How can killing a man be a sin against God, not against that man? Well, as we established in Part 2, man has no right over his own life. But God does. Human life is sacred because it is given by (and patterned after the image of) YHWH, the God of Life. Therefore, killing is wrong because it usurps God’s authority to give and take the breath of life. The Noah verse explains why it is justifiable to kill the VT or Newton gunmen, etc. God has decreed that he has appointed the right to take a man’s life to his neighbor, should that man himself take innocent life. So in those cases, God’s right has been delegated, not usurped.

Presumption vs. Obedience
But what about a different circumstance: What if God tells man to take a life of a non-murderer? In that case, the One who has the right to take the life is still consenting to the act. In fact, he is initiating the act by direct command, instead of perennial decree, which makes it even more binding.

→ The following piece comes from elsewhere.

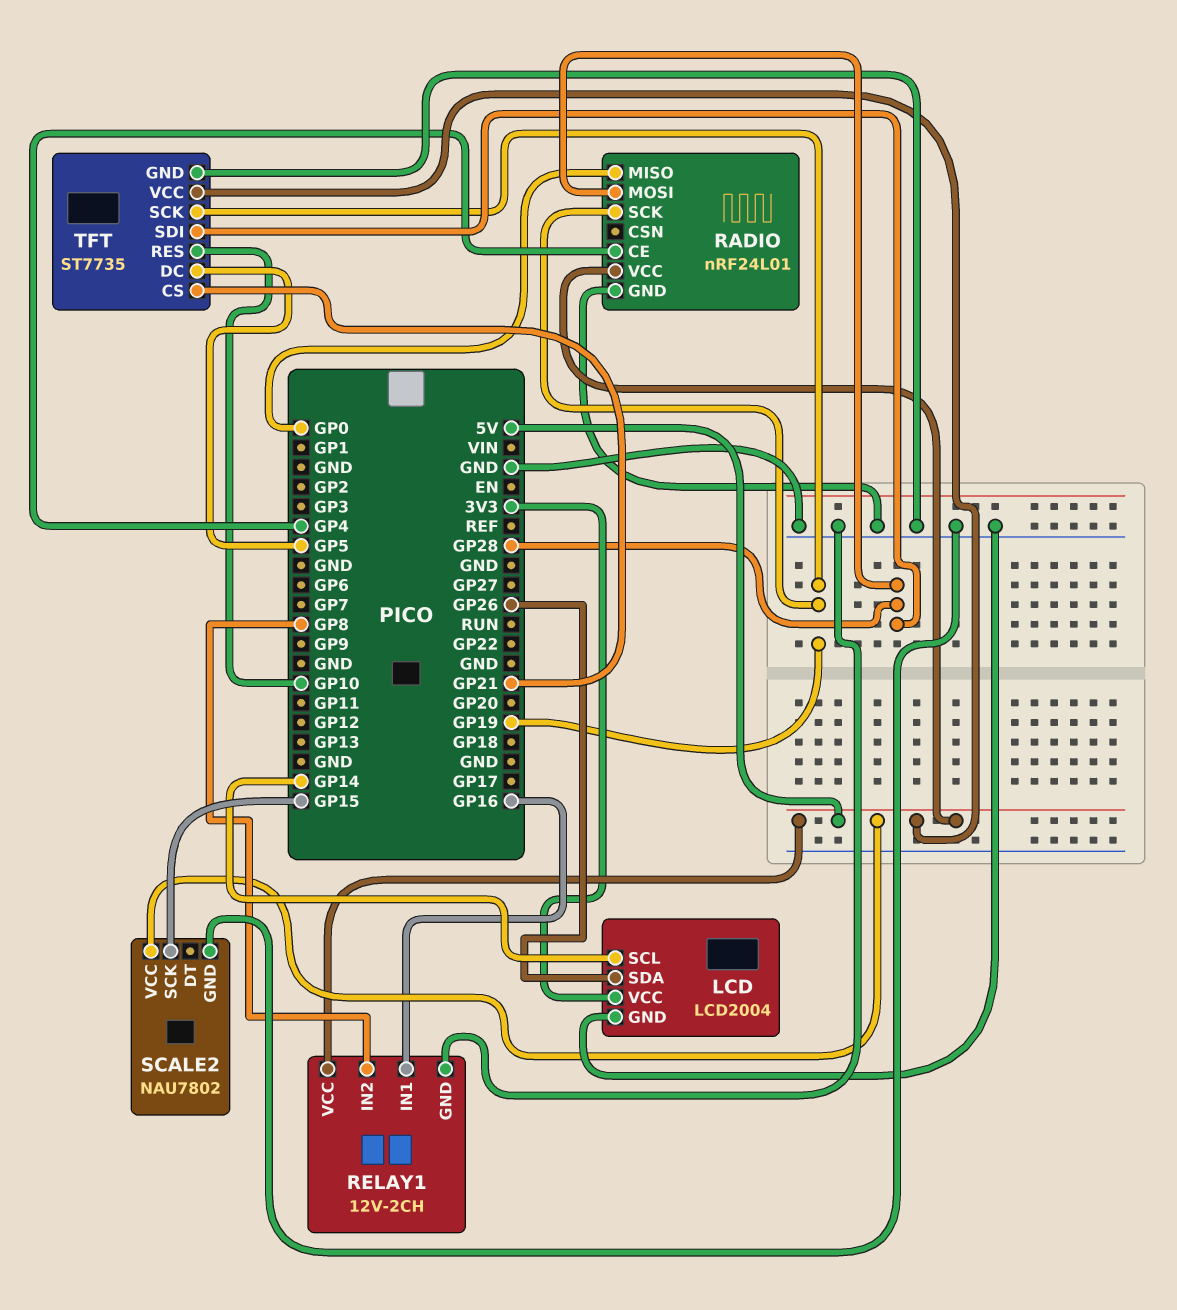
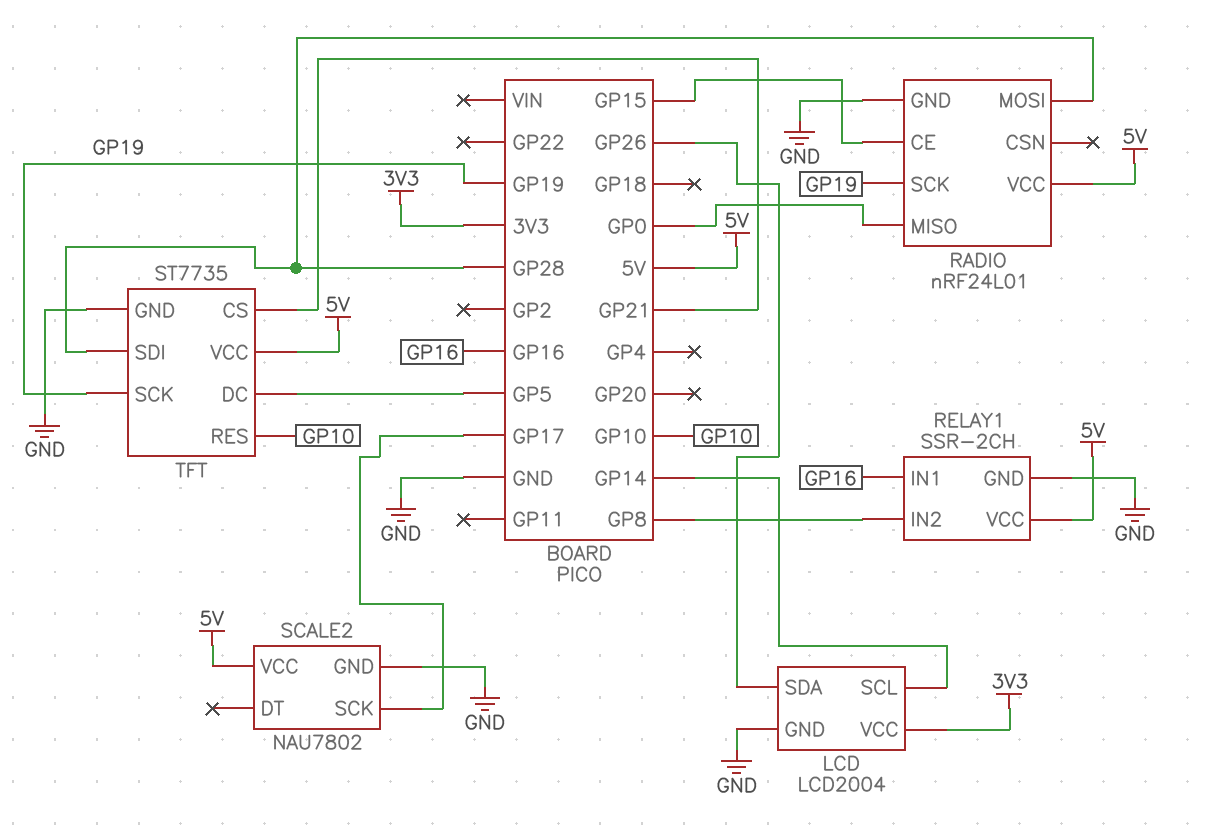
RADIO pin CE: GP4 -> GP15
RELAY1: 12V-2CH -> SSR-2CH
SCALE2 pin SCK: GP15 -> GP17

One may object, “But a man hasn’t got the right to take another man’s life! You just said it was God’s right, not man’s.” Maybe, but it is not presumptuous to obey a command to do something that one has no authority to do on his own. If Bobby is playing videos games, and Johnny comes in and unplugs the game console, he acts presumptuously, because the video games are the property of their dad, and their dad has by default given both boys the right to play the game. Therefore Johnny violates the right that his dad has given to Bobby. However, if their dad told Johnny to unplug it for some reason (say an electrical emergency) and Johnny unplugs the console, he acts lawfully. Furthermore, he does not even have to fully understand the reasons that their dad had. His moral responsibility is to obey.

Therefore, the Bible clearly claims that God was using the Israelites to accomplish his purposes. It is not unequivocally wrong to kill: it is wrong to kill whenever you rob the right to give and take life from God. Thus, if God sanctions it, the normal moral rule doesn’t apply. This removes another chunk of ground from the objections to the killing of the Canaanites. In Part 4, we’ll look at the question of whether the Israelites really did receive a command to annihilate from God (or, in particular, whether they had sufficient reasons to believe that they had received such a command).